Hay cosas que mi hija con su conocimiento y yo con mi conocimiento, tenemos en común: mi hija no sabe lo que su padre sabe sobre la vida. Yo tampoco sé lo que mi Padre sabe sobre la vida. Mi hija no debe preocuparse por nada de su sustento ni de su abrigo porque su padre sabe de qué tiene necesidad. Yo tampoco debo preocuparme, porque mi Padre sabe de qué tengo necesidad. Mi hija no sabe cuánto su padre la ama. Y yo tampoco sé cuánto mi Padre me ama. Aunque, a decir verdad, la Biblia me muestra una medida: de tal manera me amó que entregó por mi a su Hijo (Jn. 3:16).
Jesús nos anticipó: « Estas cosas os he hablado para que en mí tengáis paz.

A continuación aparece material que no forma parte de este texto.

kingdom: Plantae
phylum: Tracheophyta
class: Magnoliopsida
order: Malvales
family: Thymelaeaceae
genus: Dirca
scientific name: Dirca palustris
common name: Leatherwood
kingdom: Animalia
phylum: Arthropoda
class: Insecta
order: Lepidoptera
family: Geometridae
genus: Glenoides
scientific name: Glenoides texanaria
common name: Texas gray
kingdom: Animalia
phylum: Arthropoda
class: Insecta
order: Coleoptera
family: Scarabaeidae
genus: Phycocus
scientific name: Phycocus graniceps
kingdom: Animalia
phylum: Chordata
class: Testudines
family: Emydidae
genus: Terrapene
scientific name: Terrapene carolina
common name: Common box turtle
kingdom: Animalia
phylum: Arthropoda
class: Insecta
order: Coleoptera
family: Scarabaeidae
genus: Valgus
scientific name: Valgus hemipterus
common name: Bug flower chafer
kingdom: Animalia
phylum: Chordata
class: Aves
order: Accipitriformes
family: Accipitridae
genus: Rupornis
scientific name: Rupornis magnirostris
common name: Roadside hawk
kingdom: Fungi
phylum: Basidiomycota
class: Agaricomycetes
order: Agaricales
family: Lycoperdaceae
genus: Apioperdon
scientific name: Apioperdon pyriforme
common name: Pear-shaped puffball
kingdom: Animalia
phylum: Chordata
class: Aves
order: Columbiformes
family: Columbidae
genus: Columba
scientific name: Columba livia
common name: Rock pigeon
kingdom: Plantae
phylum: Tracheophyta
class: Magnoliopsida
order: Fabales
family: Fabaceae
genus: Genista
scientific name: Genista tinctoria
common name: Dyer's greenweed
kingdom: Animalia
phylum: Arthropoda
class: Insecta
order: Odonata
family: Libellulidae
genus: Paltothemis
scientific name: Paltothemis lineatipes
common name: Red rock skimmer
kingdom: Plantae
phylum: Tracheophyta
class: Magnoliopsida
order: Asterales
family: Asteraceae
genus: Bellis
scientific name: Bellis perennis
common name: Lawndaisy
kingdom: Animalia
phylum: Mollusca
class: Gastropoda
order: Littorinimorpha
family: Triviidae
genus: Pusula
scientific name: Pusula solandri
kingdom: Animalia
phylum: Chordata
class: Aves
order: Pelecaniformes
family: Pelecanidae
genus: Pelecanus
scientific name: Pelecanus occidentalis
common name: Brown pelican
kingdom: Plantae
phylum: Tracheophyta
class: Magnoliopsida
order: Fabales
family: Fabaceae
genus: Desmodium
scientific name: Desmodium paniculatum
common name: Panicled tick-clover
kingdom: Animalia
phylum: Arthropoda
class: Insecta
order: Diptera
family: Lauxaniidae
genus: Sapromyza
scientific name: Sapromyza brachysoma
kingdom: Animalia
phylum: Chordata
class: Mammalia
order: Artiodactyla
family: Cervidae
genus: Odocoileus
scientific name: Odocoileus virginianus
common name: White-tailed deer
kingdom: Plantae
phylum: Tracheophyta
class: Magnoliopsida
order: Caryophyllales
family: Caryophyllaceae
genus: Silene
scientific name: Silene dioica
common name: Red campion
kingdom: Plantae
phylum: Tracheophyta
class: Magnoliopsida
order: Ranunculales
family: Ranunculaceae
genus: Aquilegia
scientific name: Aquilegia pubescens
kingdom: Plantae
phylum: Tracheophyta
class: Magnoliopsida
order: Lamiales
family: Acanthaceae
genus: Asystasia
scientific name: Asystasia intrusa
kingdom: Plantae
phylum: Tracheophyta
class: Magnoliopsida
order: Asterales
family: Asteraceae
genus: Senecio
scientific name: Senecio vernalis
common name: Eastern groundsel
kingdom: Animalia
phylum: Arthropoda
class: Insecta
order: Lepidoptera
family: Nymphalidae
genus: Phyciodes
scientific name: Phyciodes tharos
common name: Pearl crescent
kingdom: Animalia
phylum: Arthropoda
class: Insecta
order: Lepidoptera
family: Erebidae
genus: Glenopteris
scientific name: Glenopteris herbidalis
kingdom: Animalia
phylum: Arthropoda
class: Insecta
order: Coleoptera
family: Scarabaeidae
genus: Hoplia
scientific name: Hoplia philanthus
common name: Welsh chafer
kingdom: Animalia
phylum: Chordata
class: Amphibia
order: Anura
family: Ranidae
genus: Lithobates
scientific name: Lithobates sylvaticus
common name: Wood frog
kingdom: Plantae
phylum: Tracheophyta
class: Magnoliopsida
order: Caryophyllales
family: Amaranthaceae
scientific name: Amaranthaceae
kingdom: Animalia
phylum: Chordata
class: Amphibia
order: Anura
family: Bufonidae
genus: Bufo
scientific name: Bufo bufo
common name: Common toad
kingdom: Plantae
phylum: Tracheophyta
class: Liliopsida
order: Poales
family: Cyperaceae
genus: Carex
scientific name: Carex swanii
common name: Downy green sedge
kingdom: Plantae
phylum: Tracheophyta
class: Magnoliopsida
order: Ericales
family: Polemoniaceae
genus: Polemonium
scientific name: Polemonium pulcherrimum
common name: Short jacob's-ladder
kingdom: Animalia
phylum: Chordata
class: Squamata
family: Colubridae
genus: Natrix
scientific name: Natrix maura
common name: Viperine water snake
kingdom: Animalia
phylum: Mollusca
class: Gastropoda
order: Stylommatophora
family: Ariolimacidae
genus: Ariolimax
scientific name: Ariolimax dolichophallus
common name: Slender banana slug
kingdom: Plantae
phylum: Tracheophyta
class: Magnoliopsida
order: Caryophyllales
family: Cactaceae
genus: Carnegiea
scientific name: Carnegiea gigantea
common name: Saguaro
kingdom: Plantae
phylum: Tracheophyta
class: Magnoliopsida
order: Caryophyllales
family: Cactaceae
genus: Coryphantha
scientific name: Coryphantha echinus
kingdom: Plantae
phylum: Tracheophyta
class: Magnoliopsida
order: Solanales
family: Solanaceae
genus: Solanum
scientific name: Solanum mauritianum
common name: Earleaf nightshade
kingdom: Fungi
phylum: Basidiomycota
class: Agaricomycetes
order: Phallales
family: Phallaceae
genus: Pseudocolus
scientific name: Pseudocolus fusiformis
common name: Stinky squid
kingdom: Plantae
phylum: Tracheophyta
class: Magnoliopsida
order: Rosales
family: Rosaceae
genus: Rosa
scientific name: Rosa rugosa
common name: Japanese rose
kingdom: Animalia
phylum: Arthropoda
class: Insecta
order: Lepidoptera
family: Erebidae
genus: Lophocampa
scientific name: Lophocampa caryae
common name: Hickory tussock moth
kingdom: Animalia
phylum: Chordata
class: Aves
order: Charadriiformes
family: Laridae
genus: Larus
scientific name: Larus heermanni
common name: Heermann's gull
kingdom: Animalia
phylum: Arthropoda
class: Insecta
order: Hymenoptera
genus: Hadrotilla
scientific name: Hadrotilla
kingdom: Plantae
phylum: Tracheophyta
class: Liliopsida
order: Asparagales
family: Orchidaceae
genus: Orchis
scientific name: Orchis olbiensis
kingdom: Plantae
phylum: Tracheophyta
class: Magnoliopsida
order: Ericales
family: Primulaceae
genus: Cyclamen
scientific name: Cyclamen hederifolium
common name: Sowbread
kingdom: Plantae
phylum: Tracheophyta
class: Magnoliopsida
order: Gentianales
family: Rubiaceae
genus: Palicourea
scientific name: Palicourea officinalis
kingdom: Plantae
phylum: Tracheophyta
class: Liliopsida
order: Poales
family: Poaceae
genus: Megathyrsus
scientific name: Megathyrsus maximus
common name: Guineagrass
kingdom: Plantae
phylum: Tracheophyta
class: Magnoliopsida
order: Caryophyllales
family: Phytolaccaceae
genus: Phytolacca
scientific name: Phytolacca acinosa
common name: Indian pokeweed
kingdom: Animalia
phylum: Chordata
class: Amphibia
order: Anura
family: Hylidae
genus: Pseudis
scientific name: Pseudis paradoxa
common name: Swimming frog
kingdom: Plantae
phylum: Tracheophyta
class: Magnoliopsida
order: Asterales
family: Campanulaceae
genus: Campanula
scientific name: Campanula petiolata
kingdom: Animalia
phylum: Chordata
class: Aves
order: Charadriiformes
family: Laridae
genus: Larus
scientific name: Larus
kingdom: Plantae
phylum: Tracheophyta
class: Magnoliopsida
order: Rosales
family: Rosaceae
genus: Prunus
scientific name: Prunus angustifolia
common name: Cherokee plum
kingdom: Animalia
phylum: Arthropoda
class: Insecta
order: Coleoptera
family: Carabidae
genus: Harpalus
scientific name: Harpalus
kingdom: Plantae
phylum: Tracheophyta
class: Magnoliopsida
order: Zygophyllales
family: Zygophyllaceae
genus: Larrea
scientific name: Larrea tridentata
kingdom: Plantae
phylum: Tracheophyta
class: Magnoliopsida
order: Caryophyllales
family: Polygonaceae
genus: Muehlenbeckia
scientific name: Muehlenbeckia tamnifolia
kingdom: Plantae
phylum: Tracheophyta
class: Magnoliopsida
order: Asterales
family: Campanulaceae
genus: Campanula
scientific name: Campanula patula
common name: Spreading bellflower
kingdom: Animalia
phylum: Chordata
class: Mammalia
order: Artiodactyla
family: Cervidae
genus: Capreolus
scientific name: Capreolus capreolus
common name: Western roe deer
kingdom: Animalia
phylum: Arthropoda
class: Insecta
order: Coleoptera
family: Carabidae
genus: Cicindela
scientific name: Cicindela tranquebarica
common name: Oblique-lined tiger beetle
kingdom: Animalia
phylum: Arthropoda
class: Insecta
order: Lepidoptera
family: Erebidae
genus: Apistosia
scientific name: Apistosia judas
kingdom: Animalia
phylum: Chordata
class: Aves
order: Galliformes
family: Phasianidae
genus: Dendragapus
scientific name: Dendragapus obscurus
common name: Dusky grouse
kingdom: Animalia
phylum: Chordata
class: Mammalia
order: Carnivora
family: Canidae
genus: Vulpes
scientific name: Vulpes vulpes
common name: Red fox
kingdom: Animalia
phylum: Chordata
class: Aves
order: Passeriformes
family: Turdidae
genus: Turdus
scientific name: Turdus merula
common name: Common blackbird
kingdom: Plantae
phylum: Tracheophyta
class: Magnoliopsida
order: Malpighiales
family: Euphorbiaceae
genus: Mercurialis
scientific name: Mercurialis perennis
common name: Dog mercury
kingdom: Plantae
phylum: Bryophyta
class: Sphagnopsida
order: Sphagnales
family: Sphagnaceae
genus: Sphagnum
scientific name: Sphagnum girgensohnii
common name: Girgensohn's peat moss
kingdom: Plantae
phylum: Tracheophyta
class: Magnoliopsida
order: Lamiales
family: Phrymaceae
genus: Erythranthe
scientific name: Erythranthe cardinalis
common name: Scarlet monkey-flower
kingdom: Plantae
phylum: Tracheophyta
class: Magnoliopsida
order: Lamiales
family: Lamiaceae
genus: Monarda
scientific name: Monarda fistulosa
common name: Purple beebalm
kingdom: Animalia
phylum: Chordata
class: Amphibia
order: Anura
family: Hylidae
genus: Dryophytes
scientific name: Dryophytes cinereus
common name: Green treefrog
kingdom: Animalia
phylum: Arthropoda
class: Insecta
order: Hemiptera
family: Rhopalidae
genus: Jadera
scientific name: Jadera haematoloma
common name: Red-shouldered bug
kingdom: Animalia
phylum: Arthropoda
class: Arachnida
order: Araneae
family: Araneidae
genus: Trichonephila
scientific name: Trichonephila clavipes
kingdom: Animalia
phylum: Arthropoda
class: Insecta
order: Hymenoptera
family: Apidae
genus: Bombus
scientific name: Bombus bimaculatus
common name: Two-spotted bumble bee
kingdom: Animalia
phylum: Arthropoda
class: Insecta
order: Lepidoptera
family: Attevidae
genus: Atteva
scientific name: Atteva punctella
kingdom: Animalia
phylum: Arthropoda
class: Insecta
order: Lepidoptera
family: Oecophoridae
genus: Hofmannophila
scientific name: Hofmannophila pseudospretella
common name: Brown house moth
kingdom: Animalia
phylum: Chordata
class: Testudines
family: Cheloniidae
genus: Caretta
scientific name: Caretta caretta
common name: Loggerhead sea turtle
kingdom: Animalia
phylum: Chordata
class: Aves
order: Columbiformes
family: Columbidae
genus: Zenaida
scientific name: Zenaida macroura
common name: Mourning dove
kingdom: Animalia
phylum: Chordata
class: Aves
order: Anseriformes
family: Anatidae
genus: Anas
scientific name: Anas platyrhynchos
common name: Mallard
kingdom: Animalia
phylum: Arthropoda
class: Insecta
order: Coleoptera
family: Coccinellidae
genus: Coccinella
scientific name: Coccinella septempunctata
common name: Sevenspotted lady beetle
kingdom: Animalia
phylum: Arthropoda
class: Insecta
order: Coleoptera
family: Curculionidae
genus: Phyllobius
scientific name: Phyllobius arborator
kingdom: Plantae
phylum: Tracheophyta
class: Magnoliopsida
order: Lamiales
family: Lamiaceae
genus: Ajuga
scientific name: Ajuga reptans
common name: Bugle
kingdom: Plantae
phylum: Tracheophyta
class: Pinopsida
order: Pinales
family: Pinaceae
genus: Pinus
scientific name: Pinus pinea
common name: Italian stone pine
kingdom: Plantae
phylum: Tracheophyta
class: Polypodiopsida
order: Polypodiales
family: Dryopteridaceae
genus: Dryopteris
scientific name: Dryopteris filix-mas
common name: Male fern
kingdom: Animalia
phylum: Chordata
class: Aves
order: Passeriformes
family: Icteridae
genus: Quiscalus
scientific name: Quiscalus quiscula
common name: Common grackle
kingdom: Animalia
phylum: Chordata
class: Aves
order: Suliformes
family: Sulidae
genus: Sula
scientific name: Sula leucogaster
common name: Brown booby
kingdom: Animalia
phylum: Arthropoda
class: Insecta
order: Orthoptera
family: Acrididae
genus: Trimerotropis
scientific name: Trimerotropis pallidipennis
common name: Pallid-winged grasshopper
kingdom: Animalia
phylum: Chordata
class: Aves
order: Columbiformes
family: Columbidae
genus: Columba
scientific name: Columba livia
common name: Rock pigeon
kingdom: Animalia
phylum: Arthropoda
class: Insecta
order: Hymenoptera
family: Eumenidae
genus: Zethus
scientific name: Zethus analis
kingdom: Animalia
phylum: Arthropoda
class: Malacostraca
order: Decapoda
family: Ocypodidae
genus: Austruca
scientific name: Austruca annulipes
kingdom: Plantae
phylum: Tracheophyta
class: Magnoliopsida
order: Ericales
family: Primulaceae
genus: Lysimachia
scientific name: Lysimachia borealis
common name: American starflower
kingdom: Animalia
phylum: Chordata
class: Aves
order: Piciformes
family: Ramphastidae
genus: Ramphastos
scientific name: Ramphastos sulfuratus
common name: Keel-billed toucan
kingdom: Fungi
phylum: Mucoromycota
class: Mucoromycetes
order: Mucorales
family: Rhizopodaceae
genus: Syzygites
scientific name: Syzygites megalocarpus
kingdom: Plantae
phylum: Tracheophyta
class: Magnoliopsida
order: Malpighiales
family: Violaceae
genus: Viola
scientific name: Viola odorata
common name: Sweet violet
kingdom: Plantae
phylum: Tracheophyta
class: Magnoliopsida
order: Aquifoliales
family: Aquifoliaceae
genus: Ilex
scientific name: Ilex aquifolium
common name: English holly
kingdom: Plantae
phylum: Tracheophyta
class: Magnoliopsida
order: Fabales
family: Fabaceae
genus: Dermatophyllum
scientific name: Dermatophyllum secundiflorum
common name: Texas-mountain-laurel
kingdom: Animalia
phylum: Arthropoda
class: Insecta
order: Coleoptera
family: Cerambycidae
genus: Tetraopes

En el mundo tendréis aflicción; pero confiad, yo he vencido al mundo» (Jn. 16:33); en el mundo tendremos aflicciones, vamos a atravesar dolores y sufrimientos. Pero Jesús nos da un contraste de gran gozo: Él ha vencido al mundo. Ante la realidad cotidiana de aflicciones, Jesús nos muestra una realidad mucho más trascendente: su victoria. No perdamos de vista lo más importante, no nos distraigamos de las verdades más generales y básicas, pero que a la vez, son las columnas de nuestra fe. Una salvación tan grande no nos debe de dejar de maravillar cada día. No perdamos de vista lo que al final de cuentas marcará la diferencia:
«El que tiene al Hijo tiene la vida, y el que no tiene al Hijo de Dios, no tiene la vida» (1 Jn. 5:12).